Lionel Messi and Cristiano Ronaldo are heading into their sixth World Cup — and for the first time in two decades of shared dominance, the bracket actually gives them a realistic path to meeting each other in a competitive international fixture. Argentina land in Group J against Algeria, Austria and Jordan. Portugal are in Group K, facing DR Congo, Uzbekistan and Colombia. If both teams do what's expected and top their groups, the math points to an
Argentina vs Portugal quarterfinal in Kansas City on July 11. That's the meeting football has never had.
Will Messi and Ronaldo face each other at the 2026 World Cup?
The most direct route is also the most plausible one. Both Argentina and Portugal are widely tipped to win their respective groups. From there, both would advance through the Round of 32 and Round of 16 before colliding in the last eight. ESPN's bracket projections confirm this: if both nations win their groups and progress through the opening knockout rounds, the quarterfinal in Kansas City becomes the destination.
It won't be without risk. Argentina's likely Round of 32 opponent could be Uruguay — a South American rivalry that's never straightforward. Portugal, meanwhile, would probably face a third-placed qualifier early, with no real tests until that potential quarterfinal.
So while neither path is guaranteed, the bracket is about as favourable as it gets.
There's also a more dramatic scenario. Should one side top their group and the other finish second, the bracket reshuffles — and the two could be kept apart all the way to the final in New Jersey on July 19. That would mean an
Argentina vs Portugal World Cup final. Not impossible. Not the most likely. But the expanded 48-team format throws up all sorts of permutations.
The one scenario that cuts the meeting short: if either side stumbles and finishes second, they could potentially clash in the Round of 16 — but that road gets considerably tougher. Argentina would likely run into Spain; Portugal could face Croatia.
What records can Messi and Ronaldo break at World Cup 2026?
The moment both play a single minute of football in 2026, they jointly hold the record for most World Cup appearances — six. That alone is remarkable. But there's more at stake for each of them individually.
Messi already owns the records for most World Cup matches played (26) and most minutes (2,314) — both taken from Paolo Maldini in Qatar. He's Argentina's all-time leading World Cup scorer with 13 goals, sitting just three shy of Miroslav Klose's all-time record of 16. Getting there from a quarter or semi-final run is very much within reach. On goal contributions, Messi currently sits on 21 — level with Pelé for the highest ever at a World Cup. One more and he owns that record outright.
Ronaldo's World Cup record haul is thinner.
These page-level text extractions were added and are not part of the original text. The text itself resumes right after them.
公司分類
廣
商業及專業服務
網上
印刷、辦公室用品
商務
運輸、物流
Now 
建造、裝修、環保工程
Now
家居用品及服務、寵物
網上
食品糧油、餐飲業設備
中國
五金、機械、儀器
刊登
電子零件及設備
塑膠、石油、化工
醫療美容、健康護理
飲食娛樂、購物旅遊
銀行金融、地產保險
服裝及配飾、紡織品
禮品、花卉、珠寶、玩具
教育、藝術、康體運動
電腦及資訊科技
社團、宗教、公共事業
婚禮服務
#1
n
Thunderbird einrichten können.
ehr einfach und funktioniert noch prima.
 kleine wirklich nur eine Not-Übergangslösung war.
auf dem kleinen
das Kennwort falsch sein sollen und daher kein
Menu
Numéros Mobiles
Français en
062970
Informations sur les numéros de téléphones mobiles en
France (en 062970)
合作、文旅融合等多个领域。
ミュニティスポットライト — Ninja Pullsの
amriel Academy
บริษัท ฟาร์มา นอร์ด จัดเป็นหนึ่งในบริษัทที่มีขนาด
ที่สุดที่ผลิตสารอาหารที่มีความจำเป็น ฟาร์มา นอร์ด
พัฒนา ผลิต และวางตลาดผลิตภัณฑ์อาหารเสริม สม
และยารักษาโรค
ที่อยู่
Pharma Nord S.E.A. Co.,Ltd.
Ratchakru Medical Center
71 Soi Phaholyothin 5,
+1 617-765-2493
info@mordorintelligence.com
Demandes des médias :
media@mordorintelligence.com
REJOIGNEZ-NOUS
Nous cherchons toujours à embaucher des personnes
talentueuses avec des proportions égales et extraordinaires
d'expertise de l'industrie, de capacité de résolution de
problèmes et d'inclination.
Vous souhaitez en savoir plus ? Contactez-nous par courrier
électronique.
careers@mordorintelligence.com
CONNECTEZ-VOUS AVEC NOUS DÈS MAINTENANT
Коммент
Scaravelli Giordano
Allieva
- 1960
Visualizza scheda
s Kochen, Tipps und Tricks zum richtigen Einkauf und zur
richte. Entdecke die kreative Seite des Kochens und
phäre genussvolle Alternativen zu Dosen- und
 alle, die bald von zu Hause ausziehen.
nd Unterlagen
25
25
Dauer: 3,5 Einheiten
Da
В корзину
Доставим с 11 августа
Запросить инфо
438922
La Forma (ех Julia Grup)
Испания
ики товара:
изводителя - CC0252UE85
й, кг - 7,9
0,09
He has eight goals from five tournaments extraordinary for most, modest by the standard this rivalry demands. Klose's record of 16 is effectively out of reach unless Portugal go the distance and Messi's Argentina don't. What Ronaldo does have, though, are his records in men's international football overall: 226 caps and 143 goals. Both will be extended in 2026 regardless of how far Portugal go.
How to watch Messi vs Ronaldo at the 2026 World Cup in India
Indian viewers can catch all the action on Zee's Unite8 Sports network — across Unite8 Sports 1, Unite8 Sports 1 HD, Unite8 Sports 2 and Unite8 Sports 2 HD -- with both English and Hindi commentary available. Simultaneous group-stage matches will be split across the four channels. Everything also streams live on the Zee5 app and website.